Events that cater to mainstream gay audiences are often inhospitable to autistic people. “When I go to LGBT events, I am still berated by people using the r-slur freely,” I was told by Emmanuel, an autistic, trans gay man. “Many LGBT events are not accessible to autistic people. LGBT events are often crowded, have live and/or very loud music, food stands, and clubs often have bright flashing lights, all of which are sensory inputs that the vast majority of autistic people are hypersensitive to.
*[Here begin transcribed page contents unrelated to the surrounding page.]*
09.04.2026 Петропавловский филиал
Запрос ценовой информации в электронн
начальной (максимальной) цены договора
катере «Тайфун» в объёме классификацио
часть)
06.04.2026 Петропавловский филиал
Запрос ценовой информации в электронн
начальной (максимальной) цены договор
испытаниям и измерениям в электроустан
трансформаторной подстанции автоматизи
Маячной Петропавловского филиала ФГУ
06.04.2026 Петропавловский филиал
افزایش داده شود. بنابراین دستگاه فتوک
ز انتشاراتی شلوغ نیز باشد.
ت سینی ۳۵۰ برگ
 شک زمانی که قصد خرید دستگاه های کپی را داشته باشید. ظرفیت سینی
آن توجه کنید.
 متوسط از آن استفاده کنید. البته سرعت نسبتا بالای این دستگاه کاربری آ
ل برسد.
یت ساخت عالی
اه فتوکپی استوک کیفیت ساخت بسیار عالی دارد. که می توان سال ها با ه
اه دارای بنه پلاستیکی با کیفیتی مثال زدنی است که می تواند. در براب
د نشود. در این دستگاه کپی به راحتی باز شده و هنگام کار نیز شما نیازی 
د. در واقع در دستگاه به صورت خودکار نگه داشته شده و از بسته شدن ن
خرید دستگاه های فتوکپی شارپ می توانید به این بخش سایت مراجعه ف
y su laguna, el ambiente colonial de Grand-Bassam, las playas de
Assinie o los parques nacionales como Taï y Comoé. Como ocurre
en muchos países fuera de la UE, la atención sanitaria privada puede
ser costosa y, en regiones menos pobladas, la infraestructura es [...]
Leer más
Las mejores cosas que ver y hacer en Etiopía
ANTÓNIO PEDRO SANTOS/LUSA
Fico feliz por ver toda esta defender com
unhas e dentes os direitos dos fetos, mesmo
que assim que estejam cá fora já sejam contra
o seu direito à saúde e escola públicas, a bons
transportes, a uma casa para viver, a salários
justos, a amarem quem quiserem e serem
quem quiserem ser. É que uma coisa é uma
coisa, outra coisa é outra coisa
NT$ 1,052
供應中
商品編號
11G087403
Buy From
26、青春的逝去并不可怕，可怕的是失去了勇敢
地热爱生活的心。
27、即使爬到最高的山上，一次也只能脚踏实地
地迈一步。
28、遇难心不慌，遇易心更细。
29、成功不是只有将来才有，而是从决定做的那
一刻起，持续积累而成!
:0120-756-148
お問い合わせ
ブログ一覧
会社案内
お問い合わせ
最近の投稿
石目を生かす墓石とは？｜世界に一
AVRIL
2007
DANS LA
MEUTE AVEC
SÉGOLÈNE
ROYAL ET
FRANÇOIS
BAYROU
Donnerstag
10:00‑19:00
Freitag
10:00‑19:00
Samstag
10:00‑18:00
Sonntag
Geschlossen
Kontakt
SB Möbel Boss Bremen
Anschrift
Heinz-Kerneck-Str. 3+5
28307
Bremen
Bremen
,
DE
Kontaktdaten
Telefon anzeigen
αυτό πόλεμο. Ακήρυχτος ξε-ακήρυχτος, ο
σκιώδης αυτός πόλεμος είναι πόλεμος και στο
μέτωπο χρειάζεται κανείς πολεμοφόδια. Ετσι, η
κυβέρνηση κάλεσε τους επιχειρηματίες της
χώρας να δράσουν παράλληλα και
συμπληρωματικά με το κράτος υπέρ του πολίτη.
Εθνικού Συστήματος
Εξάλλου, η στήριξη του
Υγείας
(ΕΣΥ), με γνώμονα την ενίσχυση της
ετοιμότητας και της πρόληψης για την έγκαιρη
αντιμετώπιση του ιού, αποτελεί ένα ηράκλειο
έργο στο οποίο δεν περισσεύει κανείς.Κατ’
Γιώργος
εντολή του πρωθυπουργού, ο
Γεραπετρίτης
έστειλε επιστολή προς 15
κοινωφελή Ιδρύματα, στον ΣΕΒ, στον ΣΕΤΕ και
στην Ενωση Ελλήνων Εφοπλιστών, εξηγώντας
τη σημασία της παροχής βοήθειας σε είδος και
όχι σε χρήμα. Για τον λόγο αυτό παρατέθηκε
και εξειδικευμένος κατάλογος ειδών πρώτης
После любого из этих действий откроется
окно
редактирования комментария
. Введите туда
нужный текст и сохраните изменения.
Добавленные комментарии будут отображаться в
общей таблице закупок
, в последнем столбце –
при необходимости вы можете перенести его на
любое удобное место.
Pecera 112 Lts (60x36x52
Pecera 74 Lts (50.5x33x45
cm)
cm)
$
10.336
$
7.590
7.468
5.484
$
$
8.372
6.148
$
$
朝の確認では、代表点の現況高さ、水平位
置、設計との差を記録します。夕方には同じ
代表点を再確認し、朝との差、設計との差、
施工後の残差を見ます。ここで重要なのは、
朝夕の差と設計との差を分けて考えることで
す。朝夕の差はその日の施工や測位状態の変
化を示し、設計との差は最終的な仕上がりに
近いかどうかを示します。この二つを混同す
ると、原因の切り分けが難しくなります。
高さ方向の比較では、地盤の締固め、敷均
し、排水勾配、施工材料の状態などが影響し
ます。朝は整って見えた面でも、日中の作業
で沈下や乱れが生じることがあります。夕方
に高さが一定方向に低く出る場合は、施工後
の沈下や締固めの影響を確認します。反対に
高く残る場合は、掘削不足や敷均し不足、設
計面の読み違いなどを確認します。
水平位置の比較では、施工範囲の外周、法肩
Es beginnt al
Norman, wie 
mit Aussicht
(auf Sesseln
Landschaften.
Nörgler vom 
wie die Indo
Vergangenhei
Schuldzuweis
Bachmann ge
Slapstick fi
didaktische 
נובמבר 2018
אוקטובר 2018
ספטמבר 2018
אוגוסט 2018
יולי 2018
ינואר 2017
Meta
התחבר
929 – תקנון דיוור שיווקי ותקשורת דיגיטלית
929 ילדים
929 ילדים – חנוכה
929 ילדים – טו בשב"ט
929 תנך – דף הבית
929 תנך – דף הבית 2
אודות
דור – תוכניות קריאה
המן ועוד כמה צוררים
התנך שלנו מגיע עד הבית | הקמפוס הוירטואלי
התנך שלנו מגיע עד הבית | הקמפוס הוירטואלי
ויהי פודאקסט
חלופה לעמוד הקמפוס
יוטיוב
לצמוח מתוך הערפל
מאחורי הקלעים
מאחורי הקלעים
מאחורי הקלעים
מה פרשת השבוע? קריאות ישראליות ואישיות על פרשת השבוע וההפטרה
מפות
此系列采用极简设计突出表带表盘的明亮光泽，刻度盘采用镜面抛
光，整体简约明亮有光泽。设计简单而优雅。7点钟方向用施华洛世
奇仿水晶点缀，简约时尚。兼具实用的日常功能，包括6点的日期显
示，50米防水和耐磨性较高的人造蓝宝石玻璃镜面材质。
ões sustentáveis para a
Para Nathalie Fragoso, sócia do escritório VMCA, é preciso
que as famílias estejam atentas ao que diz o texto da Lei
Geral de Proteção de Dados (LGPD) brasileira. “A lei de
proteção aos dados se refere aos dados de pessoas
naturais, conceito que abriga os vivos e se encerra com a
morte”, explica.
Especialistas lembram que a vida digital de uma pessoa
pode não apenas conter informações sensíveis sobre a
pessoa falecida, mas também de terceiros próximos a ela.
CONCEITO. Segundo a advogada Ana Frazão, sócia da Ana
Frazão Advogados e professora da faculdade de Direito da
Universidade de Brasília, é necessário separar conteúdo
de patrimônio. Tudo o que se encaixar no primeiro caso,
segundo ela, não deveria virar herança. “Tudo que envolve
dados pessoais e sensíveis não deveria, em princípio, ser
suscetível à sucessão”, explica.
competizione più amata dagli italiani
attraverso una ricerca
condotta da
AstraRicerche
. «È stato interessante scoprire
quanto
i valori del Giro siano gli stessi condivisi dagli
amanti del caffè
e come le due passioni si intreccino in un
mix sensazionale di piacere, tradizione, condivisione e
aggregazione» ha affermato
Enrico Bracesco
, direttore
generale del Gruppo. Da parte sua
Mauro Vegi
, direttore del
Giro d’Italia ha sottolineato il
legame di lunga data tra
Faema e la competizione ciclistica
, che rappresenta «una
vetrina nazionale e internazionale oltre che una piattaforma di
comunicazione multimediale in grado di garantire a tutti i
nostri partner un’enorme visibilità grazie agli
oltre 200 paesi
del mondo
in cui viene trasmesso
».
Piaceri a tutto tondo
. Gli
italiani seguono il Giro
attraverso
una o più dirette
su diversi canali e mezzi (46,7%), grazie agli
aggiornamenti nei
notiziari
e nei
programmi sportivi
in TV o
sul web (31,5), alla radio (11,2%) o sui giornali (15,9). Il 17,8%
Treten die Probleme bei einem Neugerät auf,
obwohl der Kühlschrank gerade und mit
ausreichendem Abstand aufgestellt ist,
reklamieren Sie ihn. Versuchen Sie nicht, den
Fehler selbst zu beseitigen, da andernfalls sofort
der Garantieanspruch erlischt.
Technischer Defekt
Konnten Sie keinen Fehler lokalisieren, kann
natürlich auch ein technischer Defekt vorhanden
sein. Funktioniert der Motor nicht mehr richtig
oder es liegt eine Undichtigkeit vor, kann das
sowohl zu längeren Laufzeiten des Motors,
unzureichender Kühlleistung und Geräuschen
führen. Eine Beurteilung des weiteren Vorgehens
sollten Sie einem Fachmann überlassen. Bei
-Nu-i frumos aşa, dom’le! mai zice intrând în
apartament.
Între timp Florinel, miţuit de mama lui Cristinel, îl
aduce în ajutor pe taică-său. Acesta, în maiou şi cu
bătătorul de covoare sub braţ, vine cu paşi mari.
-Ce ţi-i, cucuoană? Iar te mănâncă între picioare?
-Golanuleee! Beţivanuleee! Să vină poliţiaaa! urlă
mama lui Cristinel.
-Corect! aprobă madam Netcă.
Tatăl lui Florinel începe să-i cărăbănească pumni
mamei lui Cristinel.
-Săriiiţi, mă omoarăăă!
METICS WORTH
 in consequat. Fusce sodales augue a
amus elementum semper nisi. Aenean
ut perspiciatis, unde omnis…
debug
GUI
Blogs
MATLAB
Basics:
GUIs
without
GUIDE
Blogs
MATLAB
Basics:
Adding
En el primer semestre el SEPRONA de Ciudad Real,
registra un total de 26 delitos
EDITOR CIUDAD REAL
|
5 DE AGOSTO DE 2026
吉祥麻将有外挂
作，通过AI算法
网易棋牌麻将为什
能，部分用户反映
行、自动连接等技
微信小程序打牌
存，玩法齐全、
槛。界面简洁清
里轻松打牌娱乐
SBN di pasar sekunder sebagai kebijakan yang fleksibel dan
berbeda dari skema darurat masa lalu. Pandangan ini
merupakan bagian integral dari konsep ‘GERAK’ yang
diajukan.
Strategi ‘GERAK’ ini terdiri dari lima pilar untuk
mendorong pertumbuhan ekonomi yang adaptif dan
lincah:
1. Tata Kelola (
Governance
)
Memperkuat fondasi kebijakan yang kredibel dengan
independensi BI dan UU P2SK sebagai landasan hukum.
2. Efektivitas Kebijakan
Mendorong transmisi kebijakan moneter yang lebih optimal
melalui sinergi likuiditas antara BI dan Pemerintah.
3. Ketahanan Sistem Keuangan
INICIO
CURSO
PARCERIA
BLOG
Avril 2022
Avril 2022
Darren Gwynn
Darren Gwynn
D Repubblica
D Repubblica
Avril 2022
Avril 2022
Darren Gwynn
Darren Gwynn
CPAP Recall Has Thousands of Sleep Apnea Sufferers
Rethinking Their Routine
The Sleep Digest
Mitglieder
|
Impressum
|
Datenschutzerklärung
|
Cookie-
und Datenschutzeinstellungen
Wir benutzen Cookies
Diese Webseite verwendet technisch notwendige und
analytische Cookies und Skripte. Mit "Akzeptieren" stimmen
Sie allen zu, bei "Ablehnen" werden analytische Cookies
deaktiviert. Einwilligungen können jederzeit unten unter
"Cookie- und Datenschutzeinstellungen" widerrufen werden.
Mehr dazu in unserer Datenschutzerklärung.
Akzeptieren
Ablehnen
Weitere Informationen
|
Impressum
There is often no ‘quiet zone’ for us to retreat to when we experience sensory overload.”

“I wish more neurotypical LGBTQ people understood that when you make all spaces party or cruising spaces, or don’t create spaces that are more geared toward calm and quiet discussion, without any spaces for respite, you exclude many autistics,” echoed Herrington.

“I’ve never really felt like I belonged in the general LGBTQ community,” I was told by an autistic lesbian, who requested that I not use her name. “I feel very supported as a lesbian in the autistic community because, among the autistic people I know, a lot are queer women.” She continued, “I feel like even disabled straight people can relate to some aspects of being queer because disabled sexuality is so often erased or treated as perverse.”

Many people I heard from expressed similar sentiments of feeling more accepted as an LGBTQ person among fellow autistic people than vice versa. One of the first things I saw when I visited the Autistic Self Advocacy Network website was a statement supporting the needs of trans autistic people. If LGBTQ communities are going to be welcoming to autistic members, making an effort to hear from them directly about what they need is a necessary step.

Autistic people and LGBTQ people have a history of being marginalized, and of being subjected to treatments meant to make them conform to an expected idea of what is normal. Medical providers are obligated to recognize the real needs of all their patients, regardless of their sexuality, gender identity, or neurology. For autistic LGTBQ people, the obligation is all the more pressing.

But the obligation extends further than that. It’s not just physicians who owe autistic people consideration and respect. It’s everyone, particularly those of us who are gay, lesbian, bi, or trans and know all too well what it feels like to be excluded.

After all, in the words of an email I received from Luke Aylward, a gay autistic man from Leeds, England, “I’m immensely proud of being autistic and don’t see why anyone should be ashamed of disclosing it. Anyone who has a problem with being autistic isn’t really worth your time.”